--- INFORMATION SHOWN Enclosed Below ---
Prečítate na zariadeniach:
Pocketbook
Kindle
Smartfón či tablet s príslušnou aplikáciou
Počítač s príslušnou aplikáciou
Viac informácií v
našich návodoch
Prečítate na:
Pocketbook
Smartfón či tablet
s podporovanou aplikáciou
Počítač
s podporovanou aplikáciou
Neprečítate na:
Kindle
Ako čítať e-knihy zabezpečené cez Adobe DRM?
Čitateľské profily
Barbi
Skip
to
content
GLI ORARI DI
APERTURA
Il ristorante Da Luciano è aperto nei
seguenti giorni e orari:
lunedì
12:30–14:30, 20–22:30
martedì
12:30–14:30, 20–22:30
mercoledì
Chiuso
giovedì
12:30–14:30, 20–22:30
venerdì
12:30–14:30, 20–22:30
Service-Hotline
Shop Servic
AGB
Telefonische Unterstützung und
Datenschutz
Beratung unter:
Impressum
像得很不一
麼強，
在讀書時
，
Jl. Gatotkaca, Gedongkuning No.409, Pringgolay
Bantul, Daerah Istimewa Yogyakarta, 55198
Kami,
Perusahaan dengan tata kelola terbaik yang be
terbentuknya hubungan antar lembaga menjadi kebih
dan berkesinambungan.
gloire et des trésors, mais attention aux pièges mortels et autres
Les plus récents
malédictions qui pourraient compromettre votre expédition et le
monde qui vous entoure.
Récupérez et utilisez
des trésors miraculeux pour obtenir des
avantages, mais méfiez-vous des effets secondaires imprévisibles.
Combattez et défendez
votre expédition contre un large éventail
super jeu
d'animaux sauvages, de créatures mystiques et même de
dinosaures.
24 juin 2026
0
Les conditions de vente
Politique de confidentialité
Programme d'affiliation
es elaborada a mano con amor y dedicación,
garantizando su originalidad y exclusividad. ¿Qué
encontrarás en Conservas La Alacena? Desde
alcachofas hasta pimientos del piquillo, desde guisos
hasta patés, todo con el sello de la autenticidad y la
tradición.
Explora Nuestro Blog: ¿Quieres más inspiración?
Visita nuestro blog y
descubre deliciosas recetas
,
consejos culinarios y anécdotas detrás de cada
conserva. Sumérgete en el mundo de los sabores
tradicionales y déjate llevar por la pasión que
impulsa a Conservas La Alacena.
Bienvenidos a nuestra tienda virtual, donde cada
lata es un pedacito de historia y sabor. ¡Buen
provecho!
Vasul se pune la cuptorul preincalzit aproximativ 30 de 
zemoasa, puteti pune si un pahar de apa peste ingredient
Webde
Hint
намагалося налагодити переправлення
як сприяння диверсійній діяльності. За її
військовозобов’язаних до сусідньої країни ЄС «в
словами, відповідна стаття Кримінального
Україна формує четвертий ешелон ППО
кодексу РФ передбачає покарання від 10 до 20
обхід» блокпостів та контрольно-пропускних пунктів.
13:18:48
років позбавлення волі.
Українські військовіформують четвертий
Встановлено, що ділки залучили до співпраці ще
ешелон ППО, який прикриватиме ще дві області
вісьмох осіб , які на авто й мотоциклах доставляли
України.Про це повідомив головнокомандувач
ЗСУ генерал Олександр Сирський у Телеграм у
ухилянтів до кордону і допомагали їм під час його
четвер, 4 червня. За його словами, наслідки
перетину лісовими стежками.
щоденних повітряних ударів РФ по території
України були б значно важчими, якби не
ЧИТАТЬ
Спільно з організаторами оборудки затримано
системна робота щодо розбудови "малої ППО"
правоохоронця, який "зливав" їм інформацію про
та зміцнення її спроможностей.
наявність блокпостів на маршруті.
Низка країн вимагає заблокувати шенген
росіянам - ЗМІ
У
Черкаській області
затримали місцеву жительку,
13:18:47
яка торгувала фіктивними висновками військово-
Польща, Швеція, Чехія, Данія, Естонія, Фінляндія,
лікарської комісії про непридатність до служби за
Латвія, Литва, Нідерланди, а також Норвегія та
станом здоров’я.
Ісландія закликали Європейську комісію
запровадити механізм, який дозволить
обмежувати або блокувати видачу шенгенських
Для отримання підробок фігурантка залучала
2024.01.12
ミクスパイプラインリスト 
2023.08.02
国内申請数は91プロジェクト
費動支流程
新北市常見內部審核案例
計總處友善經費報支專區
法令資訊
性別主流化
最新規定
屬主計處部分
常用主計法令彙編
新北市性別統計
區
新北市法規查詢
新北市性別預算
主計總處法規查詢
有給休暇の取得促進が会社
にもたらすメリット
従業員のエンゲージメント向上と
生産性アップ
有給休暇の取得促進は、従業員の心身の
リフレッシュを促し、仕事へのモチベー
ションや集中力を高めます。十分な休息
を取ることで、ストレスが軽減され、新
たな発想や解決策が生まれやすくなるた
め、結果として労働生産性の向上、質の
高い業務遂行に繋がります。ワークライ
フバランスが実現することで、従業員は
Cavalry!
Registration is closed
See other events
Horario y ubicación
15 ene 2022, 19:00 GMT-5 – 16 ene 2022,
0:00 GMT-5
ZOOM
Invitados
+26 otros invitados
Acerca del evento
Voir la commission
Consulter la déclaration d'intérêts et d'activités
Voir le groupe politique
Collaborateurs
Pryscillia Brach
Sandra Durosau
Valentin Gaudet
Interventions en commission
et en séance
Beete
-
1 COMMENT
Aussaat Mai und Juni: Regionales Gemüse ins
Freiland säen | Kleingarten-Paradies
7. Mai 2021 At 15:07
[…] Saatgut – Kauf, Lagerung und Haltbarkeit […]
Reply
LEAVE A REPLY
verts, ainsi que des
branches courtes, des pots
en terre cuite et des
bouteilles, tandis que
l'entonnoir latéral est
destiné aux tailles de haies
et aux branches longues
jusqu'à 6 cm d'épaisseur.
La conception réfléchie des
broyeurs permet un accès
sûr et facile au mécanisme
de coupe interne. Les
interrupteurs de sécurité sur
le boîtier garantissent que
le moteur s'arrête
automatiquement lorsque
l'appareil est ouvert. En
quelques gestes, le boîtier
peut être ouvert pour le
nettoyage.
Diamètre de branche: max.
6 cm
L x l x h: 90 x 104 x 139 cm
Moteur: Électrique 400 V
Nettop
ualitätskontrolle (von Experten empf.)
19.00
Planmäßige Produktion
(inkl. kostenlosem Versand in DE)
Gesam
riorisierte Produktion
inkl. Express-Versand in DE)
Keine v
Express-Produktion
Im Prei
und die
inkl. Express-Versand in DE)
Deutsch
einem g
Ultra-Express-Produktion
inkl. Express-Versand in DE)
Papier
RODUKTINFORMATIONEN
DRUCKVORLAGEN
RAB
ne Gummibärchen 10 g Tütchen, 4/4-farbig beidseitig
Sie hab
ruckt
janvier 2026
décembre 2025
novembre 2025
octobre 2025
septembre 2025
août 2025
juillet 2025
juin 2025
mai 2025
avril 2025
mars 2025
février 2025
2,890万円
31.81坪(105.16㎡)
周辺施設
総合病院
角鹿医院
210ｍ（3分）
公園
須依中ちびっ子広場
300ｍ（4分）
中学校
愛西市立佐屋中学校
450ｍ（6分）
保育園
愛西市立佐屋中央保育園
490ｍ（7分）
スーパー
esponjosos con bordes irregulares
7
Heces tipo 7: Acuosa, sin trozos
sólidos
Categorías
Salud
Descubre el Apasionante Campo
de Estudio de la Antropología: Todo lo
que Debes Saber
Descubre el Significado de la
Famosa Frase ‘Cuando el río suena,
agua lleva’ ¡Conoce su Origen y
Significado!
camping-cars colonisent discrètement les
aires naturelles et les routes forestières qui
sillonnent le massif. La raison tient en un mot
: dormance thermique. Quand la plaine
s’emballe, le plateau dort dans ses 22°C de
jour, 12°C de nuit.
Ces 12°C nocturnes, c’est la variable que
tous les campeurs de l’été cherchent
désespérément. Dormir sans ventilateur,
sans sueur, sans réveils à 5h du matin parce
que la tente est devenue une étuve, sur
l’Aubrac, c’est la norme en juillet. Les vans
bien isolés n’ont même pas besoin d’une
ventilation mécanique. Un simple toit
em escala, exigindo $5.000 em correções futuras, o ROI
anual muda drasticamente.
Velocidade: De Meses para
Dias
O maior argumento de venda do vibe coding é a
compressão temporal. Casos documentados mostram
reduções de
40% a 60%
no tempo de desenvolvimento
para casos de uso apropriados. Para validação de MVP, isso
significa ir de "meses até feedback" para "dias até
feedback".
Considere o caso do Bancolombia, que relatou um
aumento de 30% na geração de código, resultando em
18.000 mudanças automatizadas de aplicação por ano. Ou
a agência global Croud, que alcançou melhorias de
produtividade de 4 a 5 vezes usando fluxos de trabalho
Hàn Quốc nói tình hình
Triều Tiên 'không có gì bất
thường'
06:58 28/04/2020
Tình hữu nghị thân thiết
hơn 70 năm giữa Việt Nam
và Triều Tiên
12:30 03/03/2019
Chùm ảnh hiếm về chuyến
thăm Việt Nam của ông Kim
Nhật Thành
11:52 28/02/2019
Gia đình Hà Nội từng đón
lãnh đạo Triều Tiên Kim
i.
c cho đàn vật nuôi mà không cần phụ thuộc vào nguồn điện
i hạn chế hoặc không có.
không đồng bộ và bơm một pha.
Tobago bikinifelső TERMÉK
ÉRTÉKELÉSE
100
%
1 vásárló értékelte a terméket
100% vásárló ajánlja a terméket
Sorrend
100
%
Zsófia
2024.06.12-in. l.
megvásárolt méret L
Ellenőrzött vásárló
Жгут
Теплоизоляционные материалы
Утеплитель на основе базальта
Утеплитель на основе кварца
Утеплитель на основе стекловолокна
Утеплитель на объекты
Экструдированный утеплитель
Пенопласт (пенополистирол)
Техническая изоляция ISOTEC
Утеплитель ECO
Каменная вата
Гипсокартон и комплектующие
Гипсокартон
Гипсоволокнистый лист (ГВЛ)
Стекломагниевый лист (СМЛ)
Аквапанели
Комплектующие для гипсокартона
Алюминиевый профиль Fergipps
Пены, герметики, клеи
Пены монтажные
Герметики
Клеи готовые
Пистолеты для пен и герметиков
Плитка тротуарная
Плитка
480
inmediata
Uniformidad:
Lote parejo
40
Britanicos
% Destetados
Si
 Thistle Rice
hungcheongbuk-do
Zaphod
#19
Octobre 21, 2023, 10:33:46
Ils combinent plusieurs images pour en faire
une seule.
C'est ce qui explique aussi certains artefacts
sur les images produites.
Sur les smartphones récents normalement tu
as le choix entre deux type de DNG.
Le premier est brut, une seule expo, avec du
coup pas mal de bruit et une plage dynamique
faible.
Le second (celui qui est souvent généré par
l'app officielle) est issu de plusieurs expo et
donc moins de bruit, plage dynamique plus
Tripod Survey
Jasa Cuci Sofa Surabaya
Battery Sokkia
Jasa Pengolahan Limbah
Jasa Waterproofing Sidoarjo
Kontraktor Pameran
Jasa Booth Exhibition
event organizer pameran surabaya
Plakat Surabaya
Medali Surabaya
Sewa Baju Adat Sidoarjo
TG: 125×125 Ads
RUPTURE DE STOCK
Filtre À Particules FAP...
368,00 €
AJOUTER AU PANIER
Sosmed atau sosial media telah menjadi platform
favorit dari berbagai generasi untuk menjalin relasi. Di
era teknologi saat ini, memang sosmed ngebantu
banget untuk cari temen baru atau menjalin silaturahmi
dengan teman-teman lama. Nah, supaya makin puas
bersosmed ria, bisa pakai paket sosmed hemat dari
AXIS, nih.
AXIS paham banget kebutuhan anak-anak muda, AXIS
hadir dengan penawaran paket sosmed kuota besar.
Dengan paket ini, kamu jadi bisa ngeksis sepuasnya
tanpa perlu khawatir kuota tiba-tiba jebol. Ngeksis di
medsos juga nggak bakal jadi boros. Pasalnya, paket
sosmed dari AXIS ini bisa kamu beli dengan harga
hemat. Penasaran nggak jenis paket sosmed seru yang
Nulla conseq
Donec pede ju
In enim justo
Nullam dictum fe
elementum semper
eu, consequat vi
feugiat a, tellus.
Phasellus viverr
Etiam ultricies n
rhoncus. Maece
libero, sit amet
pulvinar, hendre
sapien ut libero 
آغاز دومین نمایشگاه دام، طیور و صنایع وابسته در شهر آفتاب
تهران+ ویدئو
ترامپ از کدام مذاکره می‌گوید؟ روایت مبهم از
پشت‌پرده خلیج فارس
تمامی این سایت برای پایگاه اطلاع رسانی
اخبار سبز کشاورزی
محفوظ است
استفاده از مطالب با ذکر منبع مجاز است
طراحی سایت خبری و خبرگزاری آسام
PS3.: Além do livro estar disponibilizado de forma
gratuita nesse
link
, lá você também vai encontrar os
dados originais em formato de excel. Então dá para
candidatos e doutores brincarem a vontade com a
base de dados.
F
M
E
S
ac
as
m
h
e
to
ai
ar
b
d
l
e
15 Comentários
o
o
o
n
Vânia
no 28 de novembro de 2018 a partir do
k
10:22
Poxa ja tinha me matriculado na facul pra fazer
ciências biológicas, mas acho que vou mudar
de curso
--- End of Enclosed INFORMATION SHOWN ---
> _WHAT NEEDS TO BE DONE_: Copy out only the lines above from the one with "Acerca del evento" to the one with "interrupteurs de sécurité sur", inclusive, exactly as they stand.

> _RESULT BELOW_:
Acerca del evento
Voir la commission
Consulter la déclaration d'intérêts et d'activités
Voir le groupe politique
Collaborateurs
Pryscillia Brach
Sandra Durosau
Valentin Gaudet
Interventions en commission
et en séance
Beete
-
1 COMMENT
Aussaat Mai und Juni: Regionales Gemüse ins
Freiland säen | Kleingarten-Paradies
7. Mai 2021 At 15:07
[…] Saatgut – Kauf, Lagerung und Haltbarkeit […]
Reply
LEAVE A REPLY
verts, ainsi que des
branches courtes, des pots
en terre cuite et des
bouteilles, tandis que
l'entonnoir latéral est
destiné aux tailles de haies
et aux branches longues
jusqu'à 6 cm d'épaisseur.
La conception réfléchie des
broyeurs permet un accès
sûr et facile au mécanisme
de coupe interne. Les
interrupteurs de sécurité sur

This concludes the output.